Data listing
## begin
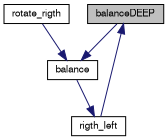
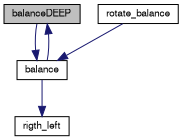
  digraph {
    rankdir=TB
    node [color=black fillcolor=white fontname=FreeSans fontsize=10 shape=record style=filled]
    edge [color=midnightblue fontname=FreeSans fontsize=10 labelfontname=FreeSans labelfontsize=10 style=solid]
    n1 [fillcolor=grey75 fontcolor=black height=0.2 label=balanceDEEP width=0.4]
    n2 [height=0.2 label=balance width=0.4]
    n3 [height=0.2 label=rigth_left width=0.4]
-   n4 [height=0.2 label=rotate_rigth width=0.4]
+   n4 [height=0.2 label=rotate_balance width=0.4]
    n1 -> n2
-   n3 -> n1
+   n2 -> n1
    n2 -> n3
    n4 -> n2
  }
## end
#### Objective
Can you lay out these lines as a Markdown table with the columns "Row" and "Line", numbering each row, skipping blank lines, and leaving the pictures out?

#### Solution to this problem
| Row | Line |
|---|---|
| 1 |   digraph { |
| 2 |     rankdir=TB |
| 3 |     node [color=black fillcolor=white fontname=FreeSans fontsize=10 shape=record style=filled] |
| 4 |     edge [color=midnightblue fontname=FreeSans fontsize=10 labelfontname=FreeSans labelfontsize=10 style=solid] |
| 5 |     n1 [fillcolor=grey75 fontcolor=black height=0.2 label=balanceDEEP width=0.4] |
| 6 |     n2 [height=0.2 label=balance width=0.4] |
| 7 |     n3 [height=0.2 label=rigth_left width=0.4] |
| 8 | -   n4 [height=0.2 label=rotate_rigth width=0.4] |
| 9 | +   n4 [height=0.2 label=rotate_balance width=0.4] |
| 10 |     n1 -> n2 |
| 11 | -   n3 -> n1 |
| 12 | +   n2 -> n1 |
| 13 |     n2 -> n3 |
| 14 |     n4 -> n2 |
| 15 |   } |